Mojo gives us a perfectly-cast assortment of these young hangers-on, a performer called Silver Johnny, and an older sinister bar manager (Brendan Coyle, whom American viewers will know at Mr Bates in "Downton Abbey") on one shocking Sunday on which their boss is murdered and they are cast adrift on their own slim resources. The only other actor who would likely be known to American audiences is Rupert Grint, finally shucking off all traces of "Harry Potter" and giving a finely nuanced performance as Sweets, the most easily-led of an easily-led bunch. Ben Whishaw is magnificent as the psychotic son of the murdered owner and Daniel Mays and Colin Morgan are both extraordinary as teenage employees of the bar, with hopeless aspirations in the nascient rock world.

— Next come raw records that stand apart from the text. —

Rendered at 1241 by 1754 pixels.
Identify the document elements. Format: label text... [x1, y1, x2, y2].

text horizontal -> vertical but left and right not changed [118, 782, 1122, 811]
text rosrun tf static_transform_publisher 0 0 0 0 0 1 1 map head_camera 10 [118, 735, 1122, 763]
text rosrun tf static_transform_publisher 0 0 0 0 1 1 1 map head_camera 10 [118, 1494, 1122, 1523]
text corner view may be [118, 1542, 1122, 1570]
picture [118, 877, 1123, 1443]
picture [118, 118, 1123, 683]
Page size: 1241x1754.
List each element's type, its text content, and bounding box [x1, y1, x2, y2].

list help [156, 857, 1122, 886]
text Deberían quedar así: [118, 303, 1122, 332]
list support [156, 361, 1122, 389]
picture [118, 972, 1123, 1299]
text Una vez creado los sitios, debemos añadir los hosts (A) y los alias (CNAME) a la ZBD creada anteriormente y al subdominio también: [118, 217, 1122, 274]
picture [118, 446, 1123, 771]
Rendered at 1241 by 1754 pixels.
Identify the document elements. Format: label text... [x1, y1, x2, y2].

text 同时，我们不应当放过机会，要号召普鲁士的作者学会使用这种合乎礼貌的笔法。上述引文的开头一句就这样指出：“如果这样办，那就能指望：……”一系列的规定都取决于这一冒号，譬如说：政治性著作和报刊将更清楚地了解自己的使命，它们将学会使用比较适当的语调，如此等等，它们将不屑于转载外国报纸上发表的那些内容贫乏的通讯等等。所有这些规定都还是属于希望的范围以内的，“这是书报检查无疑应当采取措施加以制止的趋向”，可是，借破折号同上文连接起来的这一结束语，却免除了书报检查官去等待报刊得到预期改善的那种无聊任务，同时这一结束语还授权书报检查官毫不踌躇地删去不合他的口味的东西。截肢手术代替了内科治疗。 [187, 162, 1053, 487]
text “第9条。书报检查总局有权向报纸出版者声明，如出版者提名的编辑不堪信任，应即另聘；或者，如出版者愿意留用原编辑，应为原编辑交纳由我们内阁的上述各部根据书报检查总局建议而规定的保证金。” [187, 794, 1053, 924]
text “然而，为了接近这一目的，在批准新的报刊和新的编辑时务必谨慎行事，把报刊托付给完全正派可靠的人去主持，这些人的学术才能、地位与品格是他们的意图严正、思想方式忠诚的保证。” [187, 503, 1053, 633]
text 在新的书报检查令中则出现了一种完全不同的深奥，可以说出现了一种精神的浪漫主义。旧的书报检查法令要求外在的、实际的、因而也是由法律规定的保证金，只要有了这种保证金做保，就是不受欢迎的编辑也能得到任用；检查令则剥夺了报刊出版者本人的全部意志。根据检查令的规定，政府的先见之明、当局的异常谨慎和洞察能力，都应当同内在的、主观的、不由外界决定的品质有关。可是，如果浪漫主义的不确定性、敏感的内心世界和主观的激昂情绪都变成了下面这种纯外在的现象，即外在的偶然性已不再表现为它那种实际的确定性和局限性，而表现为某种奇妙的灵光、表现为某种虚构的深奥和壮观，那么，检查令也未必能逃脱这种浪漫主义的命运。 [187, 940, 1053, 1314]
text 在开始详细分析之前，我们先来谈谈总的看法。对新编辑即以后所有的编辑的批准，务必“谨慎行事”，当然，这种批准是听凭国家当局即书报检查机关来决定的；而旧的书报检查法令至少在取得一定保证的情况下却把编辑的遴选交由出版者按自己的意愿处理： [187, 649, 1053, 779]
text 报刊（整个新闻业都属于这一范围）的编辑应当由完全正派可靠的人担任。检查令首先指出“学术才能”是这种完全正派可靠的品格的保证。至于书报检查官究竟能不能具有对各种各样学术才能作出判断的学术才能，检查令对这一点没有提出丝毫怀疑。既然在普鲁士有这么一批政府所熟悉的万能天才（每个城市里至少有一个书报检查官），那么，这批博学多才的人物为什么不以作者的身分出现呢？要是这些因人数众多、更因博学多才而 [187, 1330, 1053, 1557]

What Butterworth and his director Ian Rickson achieve with Mojo is nothing less than a snapshot of an England at its moment of fragmentation. Its relevance (horrible word, necessary here) is that the exact pattern of fragmentation is repeating itself right now as the music industry, as a metaphor for many others, struggles to free itself for a future without the stranglehold of big business. In among the whales, the minnows are jockeying for position, just as they were in the 1950s.

The big musical, bigger even than The Scottsboro Boys, is Tim Rice's From Here to Eternity. It isn't just Tim Rice's, of course; it has music by Stuart Brayson and a book by Bill Oakes, adapted not from the famous film starring Deborah Kerr and Burt Lancaster, but from the original novel by James Jones. Set in Hawaii during the Second World War, it focuses on two love affairs, one between the wife of the Commander of the American base and her husband's second in command, the other between a prostitute and a marine. The work, the effort, the sheer skill of this show is evident in every scene. The huge cast performs Javier de Frutos' choreography with precision and dedication, and the scene of the Japanese attack on Pearl Harbour is brilliantly engineered. Some of the songs are fine, and everybody sings them well. There were some casting and direction problems on press night, but they may have been ironed out by now. But the problem of any show based on a real-life event is that we know how it turns out. With The Scottsboro Boys we had come to know them by the end, and their tragedy was ours. With From Here To Eternity, that's less true.

(Ruth Leon is a London and New York City arts writer and critic whose work has been seen in Playbill magazine and other publications.)